What further complicates this photograph is the revelation of the setting of this photo session, which pulls the viewer out of the scenery of the martyrdom of Saint Sebastian and calls attention to the image’s fictionality and performativity. Hosoe chose to shoot this photograph with a canted angle from a distance in a snapshot style, thus disclosing three of the four sides of the painted landscape backdrop and its hastily applied brushwork at the edges. In addition, the photograph also includes a blurry shadow of the legs of an unidentified jumping person in the foreground, which inserts a sense of motion and time into the seemingly timeless image of Mishima in disguise of Saint Sebastian. The inclusion of the edges of the painted backdrop against the studio’s white wall and the blurry legs in motion reminds the viewer of the creation process of this portrait of Mishima, which, though reminiscent of a timeless Renaissance painting, actually resembles a live performance on a theatre stage. By breaking the third wall for the viewer, this photograph is self-reflexive of the production process of the Barakei series. Thus, through the enactment of a cultural token of homosexuality––one that also marked the threshold of Mishima’s self-examination of his sexual identity, this photograph both restages Mishima’s private investigation of his sexuality into a public performance and reflects upon the performative nature of the photograph itself and essentially all photographs in the Barakei series.
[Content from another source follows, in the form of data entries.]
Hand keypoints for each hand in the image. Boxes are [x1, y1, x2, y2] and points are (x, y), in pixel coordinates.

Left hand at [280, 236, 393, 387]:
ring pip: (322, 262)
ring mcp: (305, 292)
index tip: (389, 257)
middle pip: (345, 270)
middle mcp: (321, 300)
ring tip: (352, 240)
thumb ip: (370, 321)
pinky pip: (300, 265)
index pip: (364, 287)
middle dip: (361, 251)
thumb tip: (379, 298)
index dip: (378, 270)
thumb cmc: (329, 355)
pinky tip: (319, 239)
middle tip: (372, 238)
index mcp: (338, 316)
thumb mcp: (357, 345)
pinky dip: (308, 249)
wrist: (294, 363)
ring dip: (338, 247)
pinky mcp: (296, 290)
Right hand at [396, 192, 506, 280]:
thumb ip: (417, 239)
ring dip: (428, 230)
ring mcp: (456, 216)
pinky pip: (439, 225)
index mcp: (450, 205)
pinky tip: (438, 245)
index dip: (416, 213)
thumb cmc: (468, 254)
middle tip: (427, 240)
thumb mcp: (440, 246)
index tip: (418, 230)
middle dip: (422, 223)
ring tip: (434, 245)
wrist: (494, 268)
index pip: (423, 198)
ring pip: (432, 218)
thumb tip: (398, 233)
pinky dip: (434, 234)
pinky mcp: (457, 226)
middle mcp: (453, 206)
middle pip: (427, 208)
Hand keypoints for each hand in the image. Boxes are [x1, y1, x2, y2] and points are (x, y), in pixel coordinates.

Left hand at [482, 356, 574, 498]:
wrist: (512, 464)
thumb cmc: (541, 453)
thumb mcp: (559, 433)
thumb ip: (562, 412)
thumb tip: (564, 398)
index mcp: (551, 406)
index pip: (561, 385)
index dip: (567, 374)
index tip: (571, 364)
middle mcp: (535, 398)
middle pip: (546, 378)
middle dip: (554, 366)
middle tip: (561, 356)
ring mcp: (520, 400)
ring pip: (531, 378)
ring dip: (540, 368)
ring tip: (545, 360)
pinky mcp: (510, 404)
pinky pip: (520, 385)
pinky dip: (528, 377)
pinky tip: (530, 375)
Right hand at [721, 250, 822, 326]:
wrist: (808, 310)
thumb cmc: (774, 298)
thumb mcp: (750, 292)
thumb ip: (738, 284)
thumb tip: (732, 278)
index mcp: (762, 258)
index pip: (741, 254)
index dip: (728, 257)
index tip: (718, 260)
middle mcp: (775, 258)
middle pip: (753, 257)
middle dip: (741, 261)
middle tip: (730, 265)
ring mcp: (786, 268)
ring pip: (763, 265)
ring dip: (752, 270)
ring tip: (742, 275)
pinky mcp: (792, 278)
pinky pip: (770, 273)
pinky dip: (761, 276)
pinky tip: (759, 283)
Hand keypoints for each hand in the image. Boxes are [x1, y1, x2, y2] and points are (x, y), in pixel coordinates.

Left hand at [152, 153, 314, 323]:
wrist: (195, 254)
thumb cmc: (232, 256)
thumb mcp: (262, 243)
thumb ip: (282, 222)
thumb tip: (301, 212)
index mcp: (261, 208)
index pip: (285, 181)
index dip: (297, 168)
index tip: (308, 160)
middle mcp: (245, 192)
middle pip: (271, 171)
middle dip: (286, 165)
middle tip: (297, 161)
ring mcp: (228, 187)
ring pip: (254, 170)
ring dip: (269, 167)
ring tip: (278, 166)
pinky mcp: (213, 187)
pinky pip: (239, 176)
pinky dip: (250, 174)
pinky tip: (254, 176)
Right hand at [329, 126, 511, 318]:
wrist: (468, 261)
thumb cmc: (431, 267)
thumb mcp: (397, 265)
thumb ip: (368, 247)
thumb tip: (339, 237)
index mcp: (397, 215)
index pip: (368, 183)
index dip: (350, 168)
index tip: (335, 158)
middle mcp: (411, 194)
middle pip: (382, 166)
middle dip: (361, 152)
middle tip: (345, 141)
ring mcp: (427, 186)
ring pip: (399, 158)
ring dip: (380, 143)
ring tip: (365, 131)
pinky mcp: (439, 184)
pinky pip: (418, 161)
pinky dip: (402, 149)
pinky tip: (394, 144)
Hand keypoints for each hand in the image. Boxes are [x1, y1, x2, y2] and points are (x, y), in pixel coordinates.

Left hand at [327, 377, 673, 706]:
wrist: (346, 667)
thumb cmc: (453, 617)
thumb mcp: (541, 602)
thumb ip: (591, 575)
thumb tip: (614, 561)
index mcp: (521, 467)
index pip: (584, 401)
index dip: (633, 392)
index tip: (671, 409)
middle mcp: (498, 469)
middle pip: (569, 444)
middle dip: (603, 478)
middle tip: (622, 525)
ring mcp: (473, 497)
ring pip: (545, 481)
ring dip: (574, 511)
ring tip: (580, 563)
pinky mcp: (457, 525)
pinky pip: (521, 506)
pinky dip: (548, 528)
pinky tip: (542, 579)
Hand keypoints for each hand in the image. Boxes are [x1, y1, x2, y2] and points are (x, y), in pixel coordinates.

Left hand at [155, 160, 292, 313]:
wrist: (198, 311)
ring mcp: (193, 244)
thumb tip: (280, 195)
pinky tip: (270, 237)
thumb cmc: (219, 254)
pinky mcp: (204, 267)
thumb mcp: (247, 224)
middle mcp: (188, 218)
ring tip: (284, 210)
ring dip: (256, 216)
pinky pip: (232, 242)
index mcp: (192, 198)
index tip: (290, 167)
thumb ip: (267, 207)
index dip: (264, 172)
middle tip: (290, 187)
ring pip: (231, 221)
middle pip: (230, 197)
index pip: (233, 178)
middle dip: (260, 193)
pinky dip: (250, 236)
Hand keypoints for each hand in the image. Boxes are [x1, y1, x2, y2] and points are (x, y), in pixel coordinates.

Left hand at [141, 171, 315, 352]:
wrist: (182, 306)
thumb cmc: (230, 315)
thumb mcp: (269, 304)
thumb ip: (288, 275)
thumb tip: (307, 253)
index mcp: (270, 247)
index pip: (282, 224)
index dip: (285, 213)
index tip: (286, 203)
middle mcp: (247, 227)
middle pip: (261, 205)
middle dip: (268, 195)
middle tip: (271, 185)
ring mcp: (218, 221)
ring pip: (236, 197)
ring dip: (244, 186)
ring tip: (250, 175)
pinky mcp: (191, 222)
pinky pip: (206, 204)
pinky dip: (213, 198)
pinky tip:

[1] For a history of the eroticization of the image of Saint Sebastian, see: “Le Séducteur,” in Jacques Darriulat and Isabelle d’ Hauteville, Sébastien Le Renaissant: Sur Le Martyre De Saint Sébastien Dans La Deuxième Moitié Du Quattrocento (Paris: Lagune, 1998), 200-219.
[2] Mishima Yukio, Confession of a Mask, trans. Meredith Weatherby (New York: New Directions, 1958), 135. Guido Reni’s Saint Sebastian remains a central motif in Chapter 2, Confession of a Mask, 56–155.